◆ EXERCISE AIM
Reproduce the entries exactly, beginning with the line containing "incorrect) | 14 | 5 |" and ending with their last line, both included.

◆ RECORDS TO USE
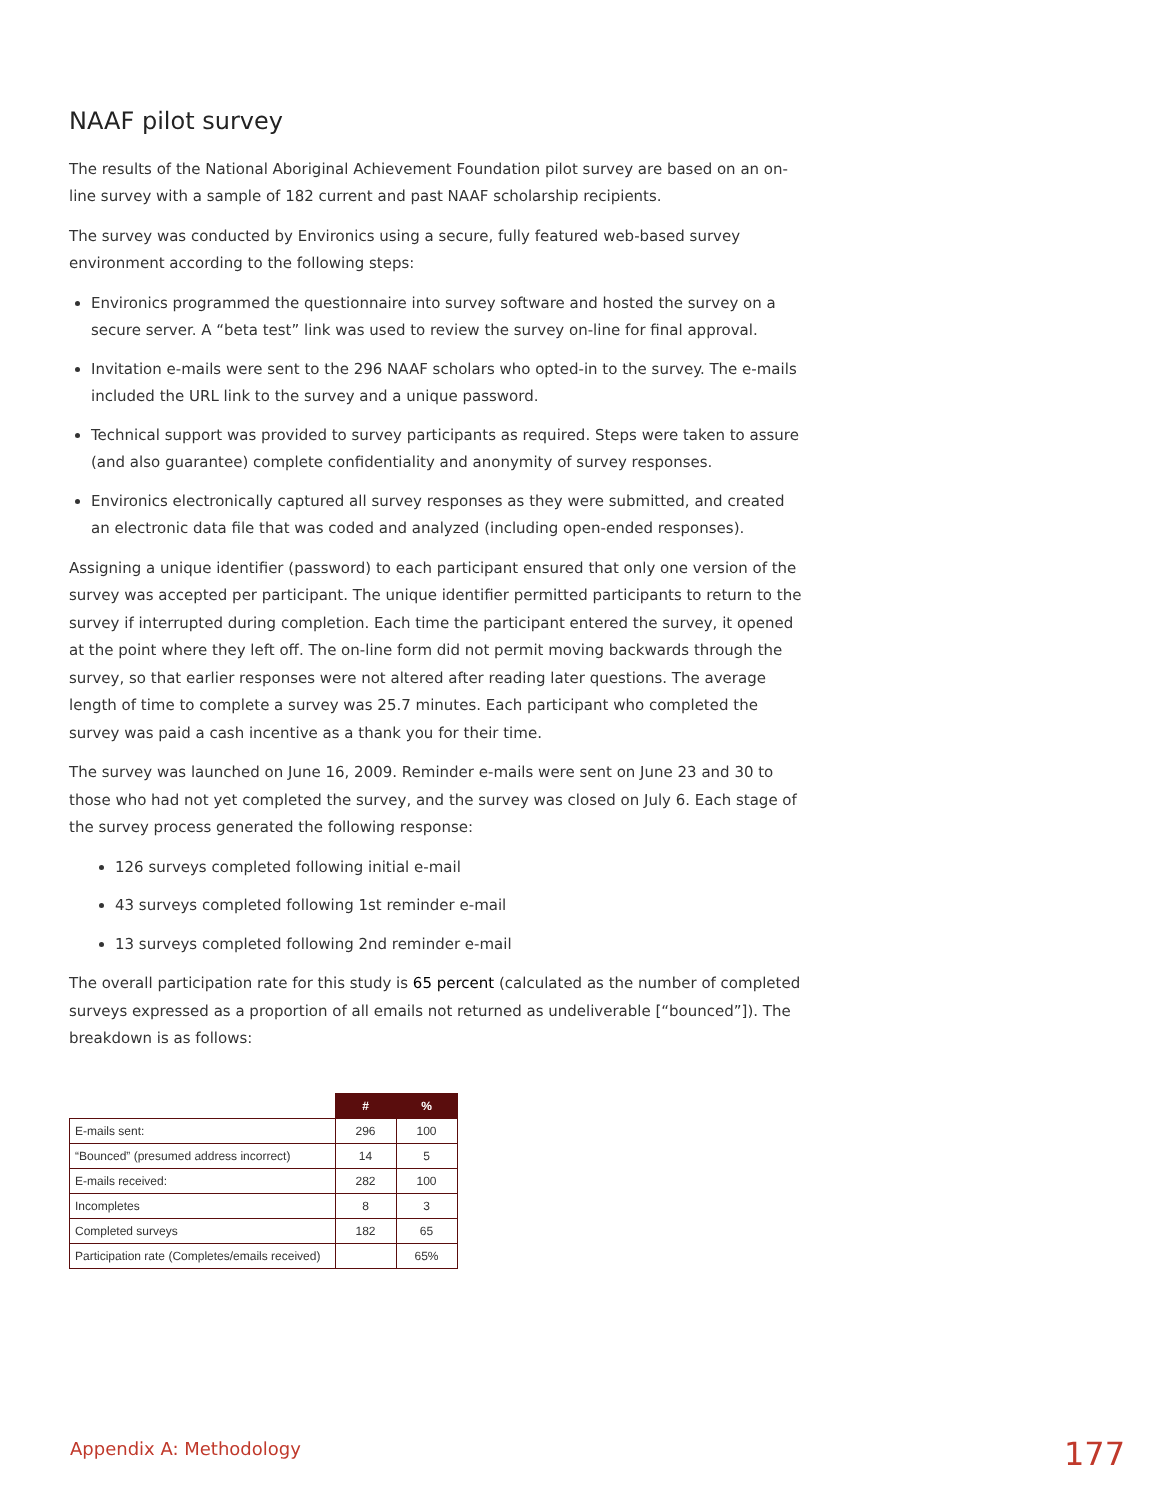NAAF pilot survey
The results of the National Aboriginal Achievement Foundation pilot survey are based on an on-line survey with a sample of 182 current and past NAAF scholarship recipients.
The survey was conducted by Environics using a secure, fully featured web-based survey environment according to the following steps:
Environics programmed the questionnaire into survey software and hosted the survey on a secure server. A “beta test” link was used to review the survey on-line for final approval.
Invitation e-mails were sent to the 296 NAAF scholars who opted-in to the survey. The e-mails included the URL link to the survey and a unique password.
Technical support was provided to survey participants as required. Steps were taken to assure (and also guarantee) complete confidentiality and anonymity of survey responses.
Environics electronically captured all survey responses as they were submitted, and created an electronic data file that was coded and analyzed (including open-ended responses).
Assigning a unique identifier (password) to each participant ensured that only one version of the survey was accepted per participant. The unique identifier permitted participants to return to the survey if interrupted during completion. Each time the participant entered the survey, it opened at the point where they left off. The on-line form did not permit moving backwards through the survey, so that earlier responses were not altered after reading later questions. The average length of time to complete a survey was 25.7 minutes. Each participant who completed the survey was paid a cash incentive as a thank you for their time.
The survey was launched on June 16, 2009. Reminder e-mails were sent on June 23 and 30 to those who had not yet completed the survey, and the survey was closed on July 6. Each stage of the survey process generated the following response:
126 surveys completed following initial e-mail
43 surveys completed following 1st reminder e-mail
13 surveys completed following 2nd reminder e-mail
The overall participation rate for this study is 65 percent (calculated as the number of completed surveys expressed as a proportion of all emails not returned as undeliverable [“bounced”]). The breakdown is as follows:
| | # | % |
| E-mails sent: | 296 | 100 |
| “Bounced” (presumed address incorrect) | 14 | 5 |
| E-mails received: | 282 | 100 |
| Incompletes | 8 | 3 |
| Completed surveys | 182 | 65 |
| Participation rate (Completes/emails received) | | 65% |
Appendix A: Methodology 177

◆ RESPONSE FOR THIS EXERCISE
| “Bounced” (presumed address incorrect) | 14 | 5 |
| E-mails received: | 282 | 100 |
| Incompletes | 8 | 3 |
| Completed surveys | 182 | 65 |
| Participation rate (Completes/emails received) | | 65% |
Appendix A: Methodology 177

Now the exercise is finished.